EXERCISE DETAILS: The string "shorten" may appear in lines of the data; report how many lines contain it, with no other output.

RECORDS FOR THE EXERCISE:
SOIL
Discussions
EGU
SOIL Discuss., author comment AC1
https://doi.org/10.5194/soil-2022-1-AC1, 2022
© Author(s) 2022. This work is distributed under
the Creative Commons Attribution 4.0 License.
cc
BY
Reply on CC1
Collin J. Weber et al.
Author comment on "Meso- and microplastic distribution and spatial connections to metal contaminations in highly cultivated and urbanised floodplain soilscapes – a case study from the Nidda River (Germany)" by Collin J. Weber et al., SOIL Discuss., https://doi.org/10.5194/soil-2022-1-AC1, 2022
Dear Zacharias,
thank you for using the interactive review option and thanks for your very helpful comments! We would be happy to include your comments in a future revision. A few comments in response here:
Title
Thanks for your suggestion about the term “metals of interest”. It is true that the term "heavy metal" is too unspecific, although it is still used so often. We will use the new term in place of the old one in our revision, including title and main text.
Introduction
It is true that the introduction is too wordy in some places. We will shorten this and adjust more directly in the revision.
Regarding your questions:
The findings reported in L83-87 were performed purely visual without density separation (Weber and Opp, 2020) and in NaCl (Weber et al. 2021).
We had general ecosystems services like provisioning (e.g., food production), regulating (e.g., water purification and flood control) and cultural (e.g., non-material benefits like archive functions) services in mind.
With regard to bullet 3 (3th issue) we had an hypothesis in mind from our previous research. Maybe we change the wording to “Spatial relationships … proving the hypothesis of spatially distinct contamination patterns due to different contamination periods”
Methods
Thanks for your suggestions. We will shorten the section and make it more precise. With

...

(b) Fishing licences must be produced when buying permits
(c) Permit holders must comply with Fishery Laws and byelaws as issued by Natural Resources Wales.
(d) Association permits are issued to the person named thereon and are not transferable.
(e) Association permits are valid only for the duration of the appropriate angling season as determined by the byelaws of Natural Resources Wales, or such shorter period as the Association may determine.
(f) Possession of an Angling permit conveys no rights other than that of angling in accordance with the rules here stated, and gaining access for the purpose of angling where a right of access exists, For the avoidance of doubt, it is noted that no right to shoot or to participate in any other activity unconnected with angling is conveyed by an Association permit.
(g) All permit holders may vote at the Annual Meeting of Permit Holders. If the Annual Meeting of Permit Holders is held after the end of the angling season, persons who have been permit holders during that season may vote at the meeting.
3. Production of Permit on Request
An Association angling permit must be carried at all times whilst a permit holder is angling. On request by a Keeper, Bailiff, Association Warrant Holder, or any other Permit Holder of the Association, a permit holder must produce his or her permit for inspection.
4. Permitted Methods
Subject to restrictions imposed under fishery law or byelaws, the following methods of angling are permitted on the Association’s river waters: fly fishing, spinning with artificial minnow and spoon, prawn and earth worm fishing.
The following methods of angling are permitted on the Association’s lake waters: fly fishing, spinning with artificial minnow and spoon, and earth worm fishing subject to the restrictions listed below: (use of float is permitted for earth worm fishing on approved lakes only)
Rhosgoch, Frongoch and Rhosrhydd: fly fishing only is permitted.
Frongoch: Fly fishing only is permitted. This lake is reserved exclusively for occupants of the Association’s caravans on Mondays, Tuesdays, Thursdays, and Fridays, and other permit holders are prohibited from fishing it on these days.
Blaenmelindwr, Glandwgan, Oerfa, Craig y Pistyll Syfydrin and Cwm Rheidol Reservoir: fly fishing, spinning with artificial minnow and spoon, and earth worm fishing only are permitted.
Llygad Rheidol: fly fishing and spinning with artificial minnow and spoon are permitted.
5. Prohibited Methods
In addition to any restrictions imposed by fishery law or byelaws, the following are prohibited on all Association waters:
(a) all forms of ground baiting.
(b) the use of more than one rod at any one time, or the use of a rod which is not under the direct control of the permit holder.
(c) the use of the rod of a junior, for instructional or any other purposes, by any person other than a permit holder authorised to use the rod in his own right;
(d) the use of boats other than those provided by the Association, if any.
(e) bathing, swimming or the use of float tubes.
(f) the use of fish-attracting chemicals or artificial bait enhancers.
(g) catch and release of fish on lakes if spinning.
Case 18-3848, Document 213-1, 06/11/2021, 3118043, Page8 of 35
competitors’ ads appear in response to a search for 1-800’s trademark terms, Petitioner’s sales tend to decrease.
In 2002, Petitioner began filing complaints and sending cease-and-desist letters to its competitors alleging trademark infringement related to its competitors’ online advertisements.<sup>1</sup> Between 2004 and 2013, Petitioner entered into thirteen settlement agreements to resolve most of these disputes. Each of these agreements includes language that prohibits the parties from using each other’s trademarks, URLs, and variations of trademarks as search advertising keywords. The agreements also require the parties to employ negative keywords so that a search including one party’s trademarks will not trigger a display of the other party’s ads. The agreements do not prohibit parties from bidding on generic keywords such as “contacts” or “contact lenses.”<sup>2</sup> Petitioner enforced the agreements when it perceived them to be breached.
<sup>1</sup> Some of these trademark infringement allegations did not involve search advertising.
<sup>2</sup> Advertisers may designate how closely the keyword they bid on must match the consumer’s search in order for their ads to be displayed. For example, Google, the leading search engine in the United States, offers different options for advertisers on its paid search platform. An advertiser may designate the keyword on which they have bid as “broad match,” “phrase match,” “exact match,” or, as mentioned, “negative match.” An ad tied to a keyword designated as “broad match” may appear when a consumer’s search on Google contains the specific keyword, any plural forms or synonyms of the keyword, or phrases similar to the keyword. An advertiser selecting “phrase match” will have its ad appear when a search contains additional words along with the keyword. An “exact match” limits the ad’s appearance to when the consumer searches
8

...

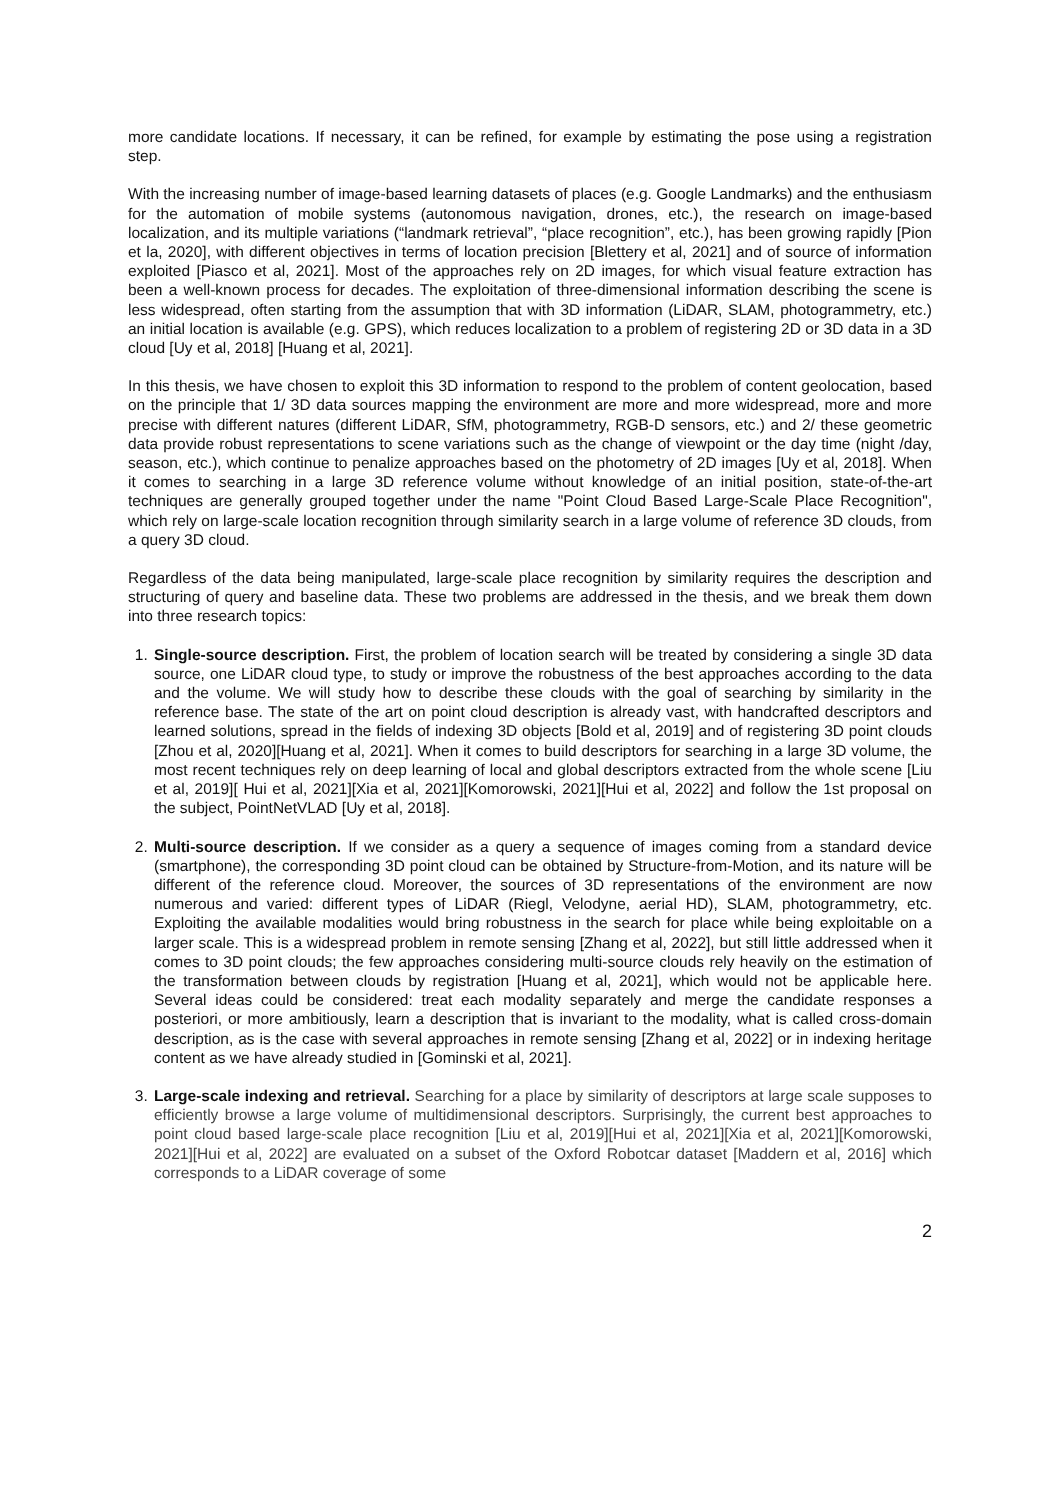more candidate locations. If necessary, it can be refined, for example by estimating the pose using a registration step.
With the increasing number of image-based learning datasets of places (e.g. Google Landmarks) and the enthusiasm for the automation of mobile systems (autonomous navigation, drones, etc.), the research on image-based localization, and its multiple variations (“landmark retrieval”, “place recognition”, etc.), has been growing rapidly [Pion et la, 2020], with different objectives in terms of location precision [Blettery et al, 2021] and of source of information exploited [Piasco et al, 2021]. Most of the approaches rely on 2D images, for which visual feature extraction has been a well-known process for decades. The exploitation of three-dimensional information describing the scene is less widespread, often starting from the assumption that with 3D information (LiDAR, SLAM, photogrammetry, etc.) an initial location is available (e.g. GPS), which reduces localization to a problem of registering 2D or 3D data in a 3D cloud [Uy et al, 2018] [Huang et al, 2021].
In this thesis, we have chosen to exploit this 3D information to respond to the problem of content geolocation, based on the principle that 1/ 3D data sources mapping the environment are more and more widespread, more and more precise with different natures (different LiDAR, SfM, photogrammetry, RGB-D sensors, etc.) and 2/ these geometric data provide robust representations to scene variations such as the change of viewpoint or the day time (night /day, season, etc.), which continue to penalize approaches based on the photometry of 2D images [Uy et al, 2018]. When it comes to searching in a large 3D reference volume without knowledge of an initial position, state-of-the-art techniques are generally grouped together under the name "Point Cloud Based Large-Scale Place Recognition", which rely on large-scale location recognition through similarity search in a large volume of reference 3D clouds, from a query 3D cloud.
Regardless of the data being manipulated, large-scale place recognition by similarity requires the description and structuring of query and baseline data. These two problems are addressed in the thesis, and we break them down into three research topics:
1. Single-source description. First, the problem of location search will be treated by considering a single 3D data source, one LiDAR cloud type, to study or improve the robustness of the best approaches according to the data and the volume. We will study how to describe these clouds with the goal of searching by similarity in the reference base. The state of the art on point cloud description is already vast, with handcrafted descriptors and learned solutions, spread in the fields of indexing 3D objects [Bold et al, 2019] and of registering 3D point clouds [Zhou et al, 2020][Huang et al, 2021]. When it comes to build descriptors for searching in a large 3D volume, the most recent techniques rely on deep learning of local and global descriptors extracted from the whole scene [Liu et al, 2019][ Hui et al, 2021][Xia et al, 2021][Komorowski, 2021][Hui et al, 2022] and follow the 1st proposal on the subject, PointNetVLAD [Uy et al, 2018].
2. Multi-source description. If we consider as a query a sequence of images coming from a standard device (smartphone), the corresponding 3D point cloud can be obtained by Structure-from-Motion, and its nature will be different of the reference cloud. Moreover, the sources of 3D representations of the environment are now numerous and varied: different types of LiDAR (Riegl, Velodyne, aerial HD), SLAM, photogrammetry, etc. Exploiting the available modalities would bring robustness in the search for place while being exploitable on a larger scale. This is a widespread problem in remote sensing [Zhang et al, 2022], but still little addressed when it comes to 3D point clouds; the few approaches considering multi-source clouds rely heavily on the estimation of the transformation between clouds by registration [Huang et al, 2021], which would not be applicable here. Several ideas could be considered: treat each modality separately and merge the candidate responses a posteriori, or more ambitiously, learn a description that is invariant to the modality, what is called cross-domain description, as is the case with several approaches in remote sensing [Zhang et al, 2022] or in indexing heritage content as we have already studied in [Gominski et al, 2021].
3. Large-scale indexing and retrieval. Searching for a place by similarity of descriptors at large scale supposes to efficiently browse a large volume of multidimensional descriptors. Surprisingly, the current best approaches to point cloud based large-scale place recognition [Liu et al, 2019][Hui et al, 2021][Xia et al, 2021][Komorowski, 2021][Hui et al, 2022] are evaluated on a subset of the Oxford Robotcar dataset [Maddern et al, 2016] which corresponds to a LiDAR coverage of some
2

RESULT: 2